この言葉を聞き、すべてを悟ったナインテールは本気で大笑いした。

「ハッハッハッ、今ならどんな取引もできる状況であるというのに、そんなことをする気が毛頭ない!」

「この御仁は稀代のお人よしですね!これではいろいろと探っている私の方が滑稽です!」

「ピット様が主君では、官兵衛殿も気苦労が絶えませんな?」

「はい、私もそう思います」

「だから私はそんな上様に全てを捧げたくなるのです」

官兵衛の言葉にナインテールも相槌を打つ。

「そうですね、私もその気持ちが理解でます。きっと私の前世も…そんな事があったのかもしれませんね…」
「官兵衛殿とは気が合いそうです」

そう言い終わると、ナインテールはピットに向き直る。

「ピット様、私はあなたと共に、この先の未来を描いてみたいと思います。
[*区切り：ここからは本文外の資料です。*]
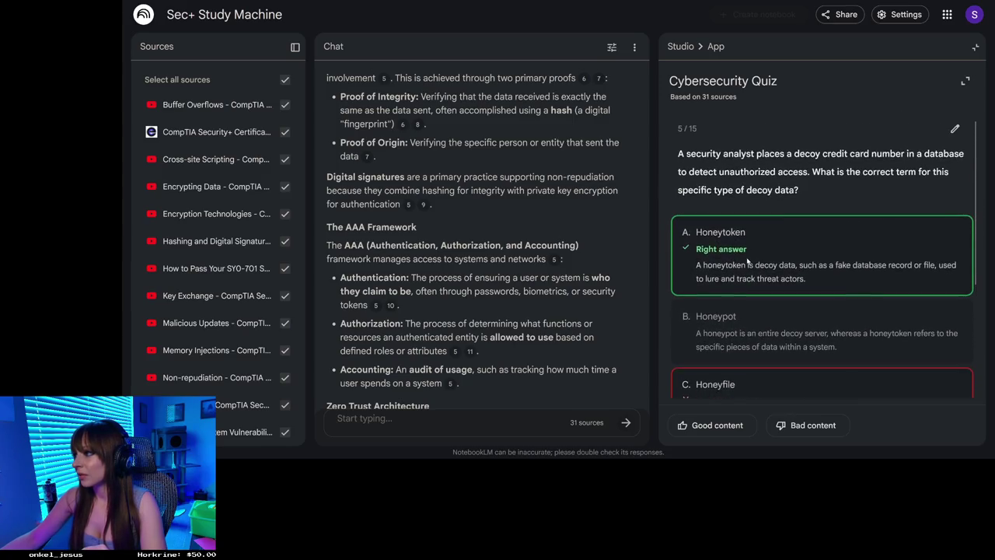
{"action": "scroll", "coordinate": [747, 262], "scroll_direction": "down", "scroll_amount": 2}
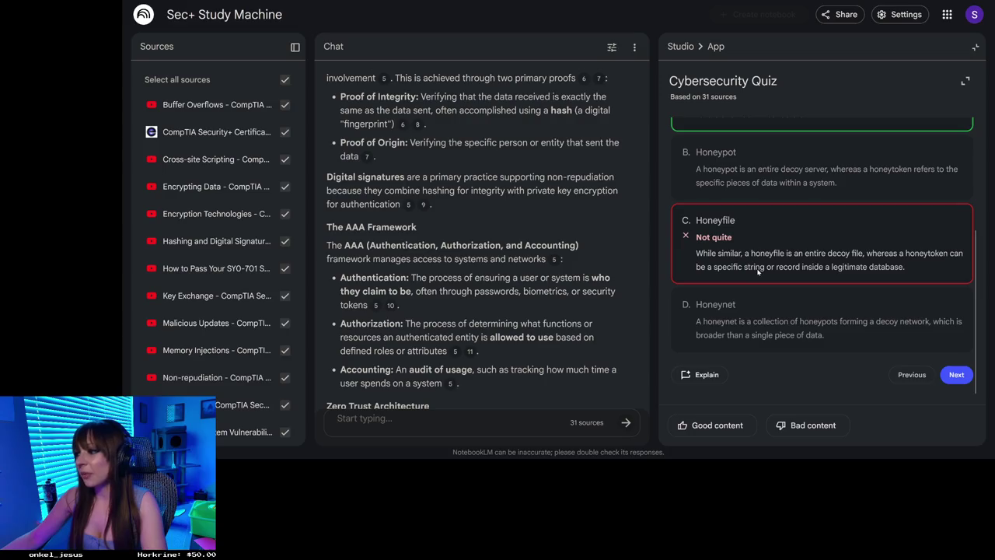
{"action": "left_click", "coordinate": [958, 375]}
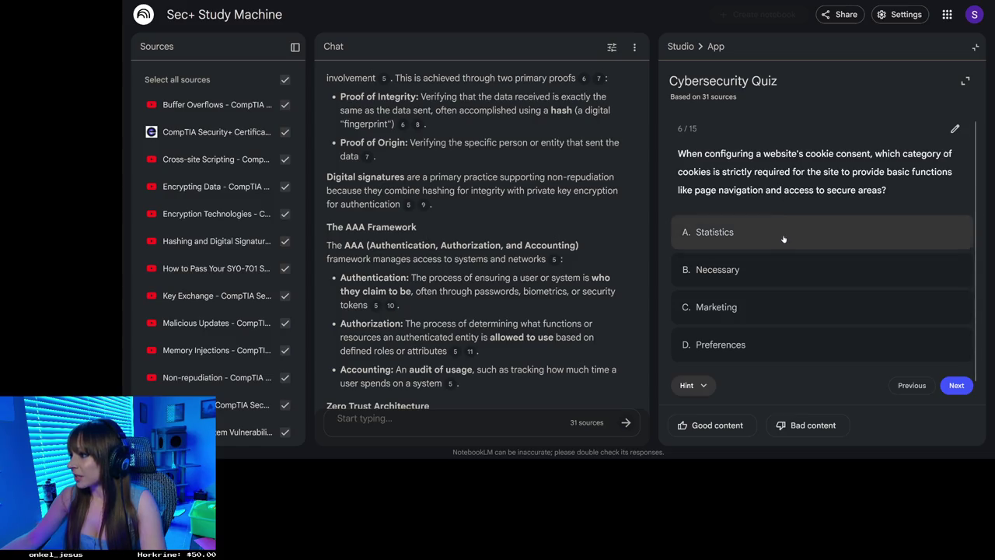
Choose B, Necessary, for the cookie-consent question 6 and advance to question 7.
{"action": "left_click", "coordinate": [780, 269]}
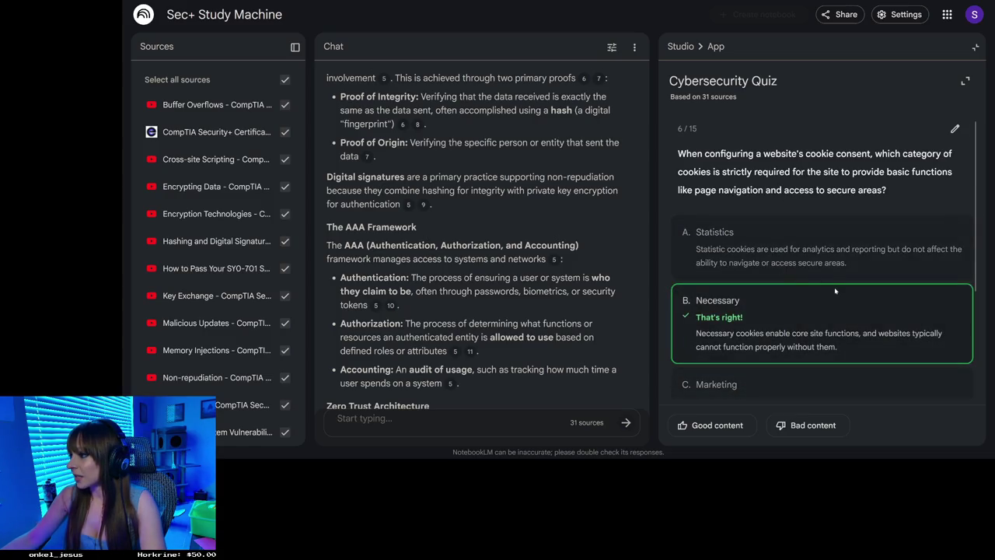
{"action": "scroll", "coordinate": [835, 290], "scroll_direction": "down", "scroll_amount": 3}
{"action": "left_click", "coordinate": [958, 377]}
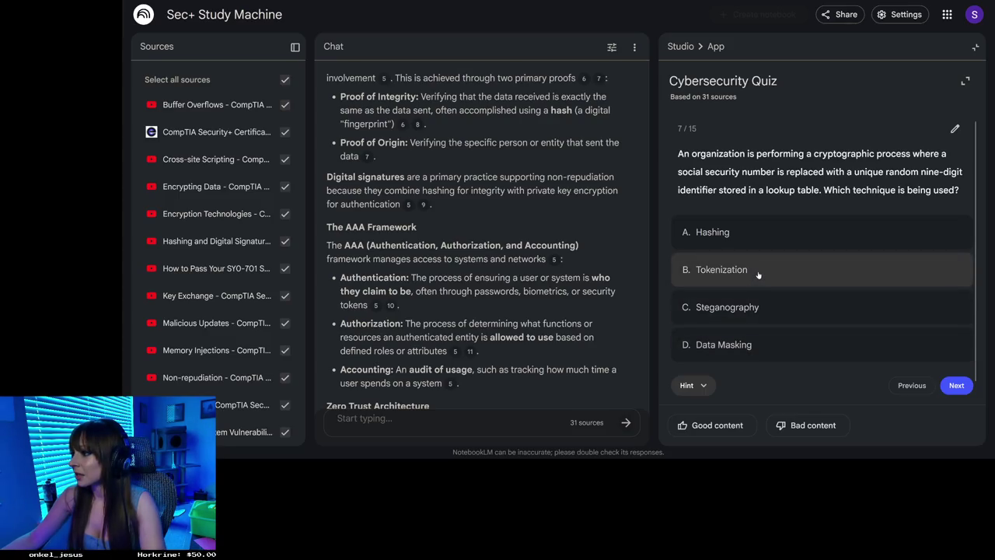
Answer question 7 with B, Tokenization, and advance to question 8.
{"action": "left_click", "coordinate": [759, 275]}
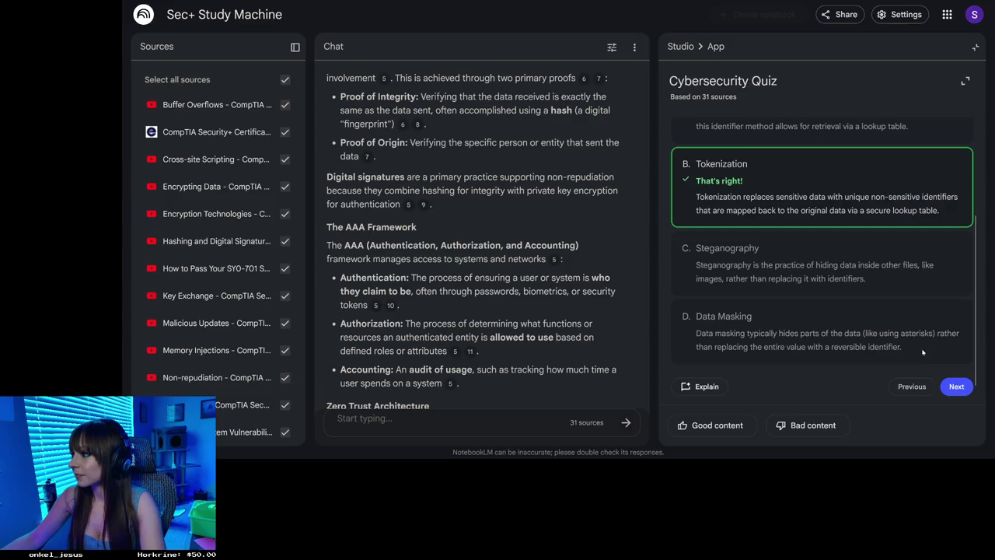
{"action": "left_click", "coordinate": [949, 387]}
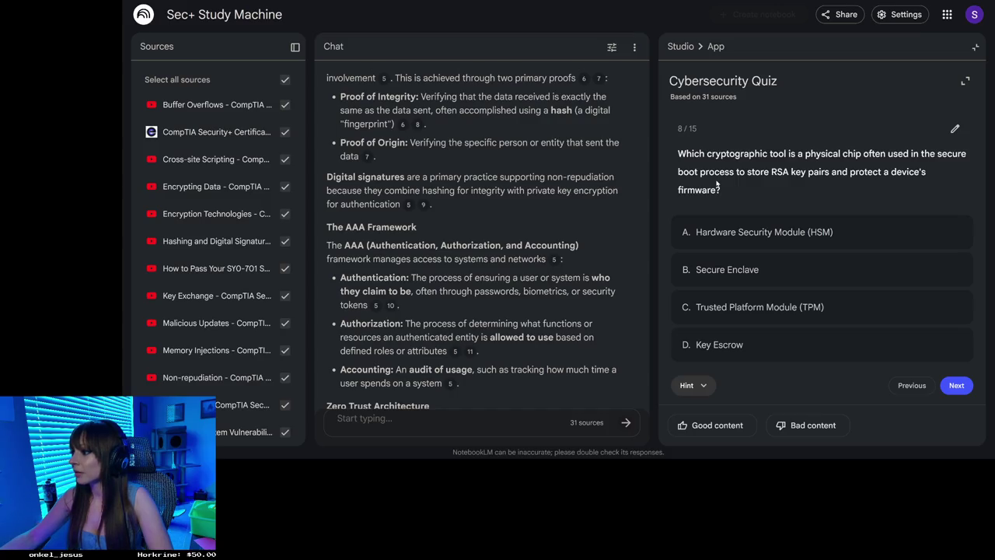
Select C, Trusted Platform Module (TPM), for question 8 and review the explanations.
{"action": "left_click", "coordinate": [768, 310]}
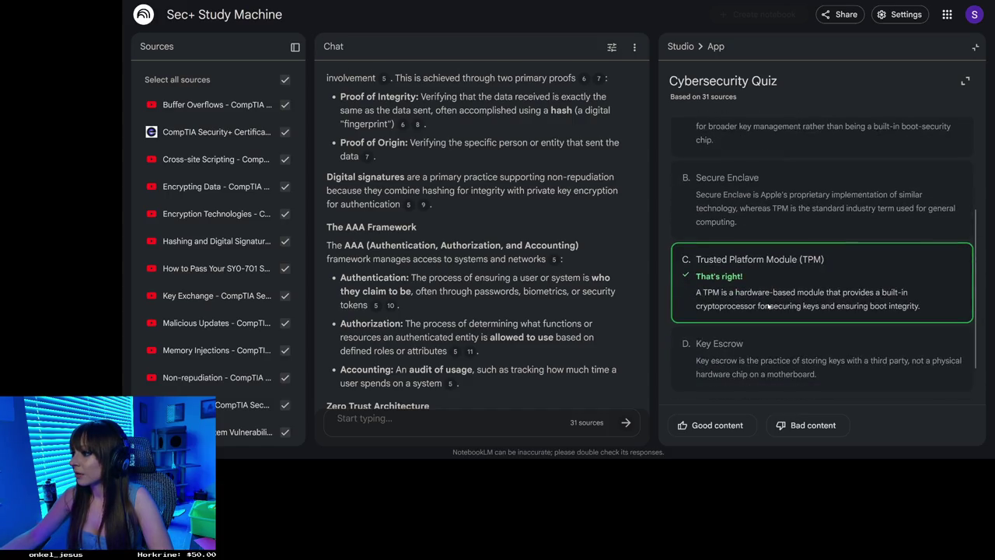
{"action": "scroll", "coordinate": [768, 307], "scroll_direction": "down", "scroll_amount": 1}
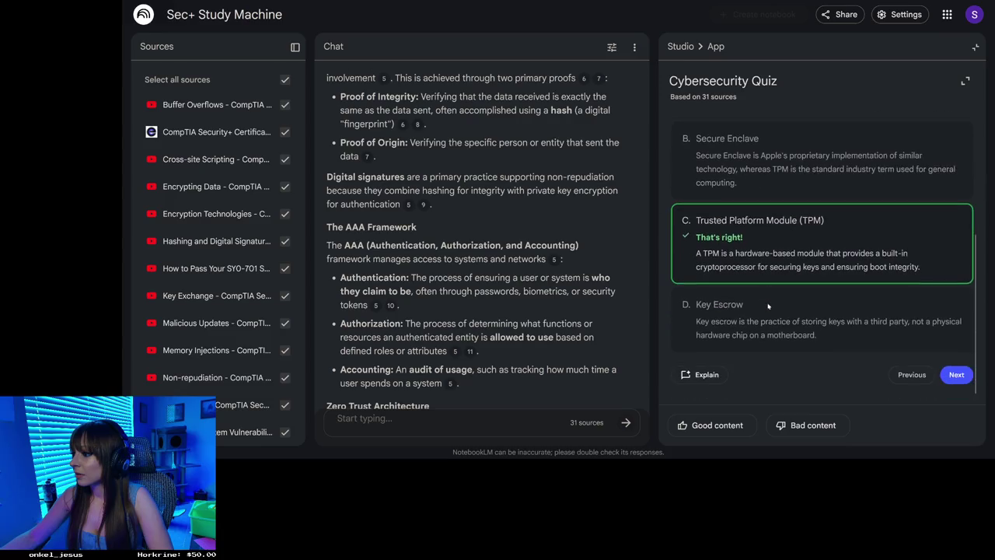
Answer question 9 with C, False Negative, and advance to question 10.
{"action": "left_click", "coordinate": [964, 374]}
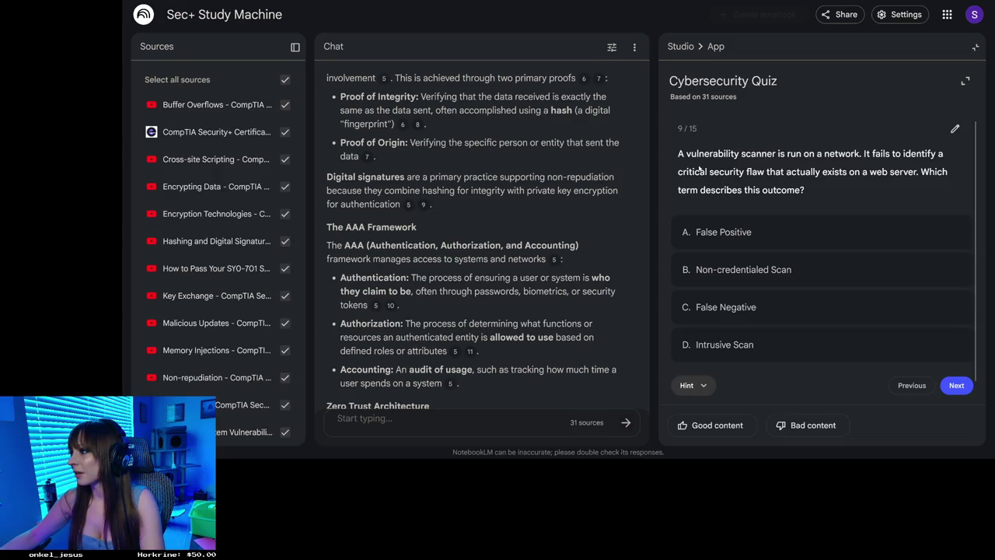
{"action": "left_click", "coordinate": [755, 314]}
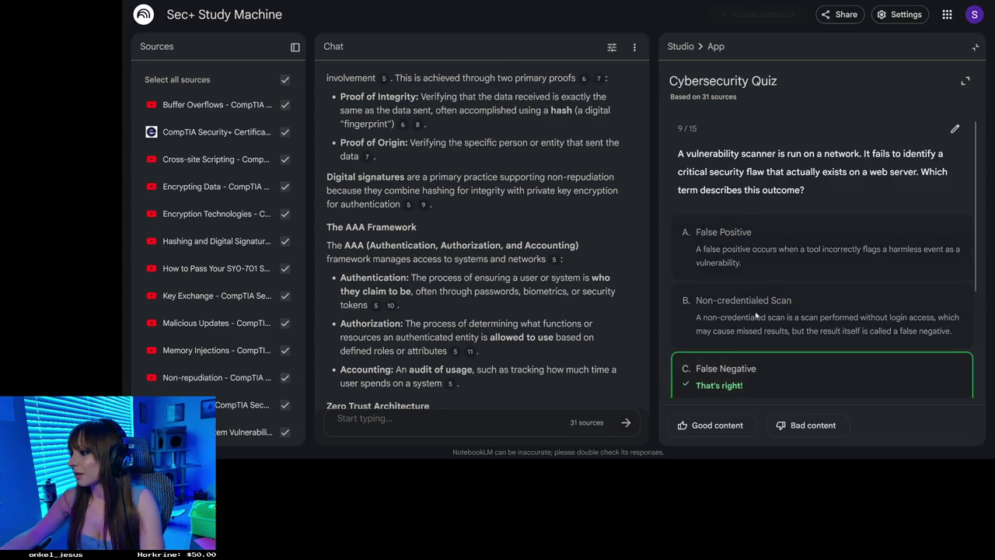
{"action": "left_click", "coordinate": [957, 384]}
」

「願わくは我々一同を配下にお加えください」

ナインテールと二人の門番は、ピットに頭を下げる。

ピットはナインテールに一言声をかける。

「宜しくお願いします、大軍師殿」

その瞬間、3匹の体は光だし、3人の男に変化した。

その大男は、綸巾を被り、鶴葦を纏い、右手に羽扇を持っていた。

「我が君ピット様、私の名は諸葛亮・孔明と申します。以後、我が君の覇道をお助け致します」

その後ろで2人の男が挨拶をする。

「我が君ピット様、私の名前は馬良・季常と申します。皆には白眉と呼ばれております」

「我が君ピット様、私の名前は姜維・伯約と申します。武芸にも自信がありますので、御用の際には何でも申し付け下さい」

半蔵の時に分かったことだが、今回は3人同時に進化したが、その種族で1番のものがピット直属となり、
それ以外は直属の配下になるようである。

3人が挨拶を終え、孔明が話を続ける。

「ナインテールの勢力、総勢10000名、ピット様と運命を共にさせていただきます」

この瞬間、森の3大勢力が、レッドキャップ・イワイ・ラビットに上書きされた。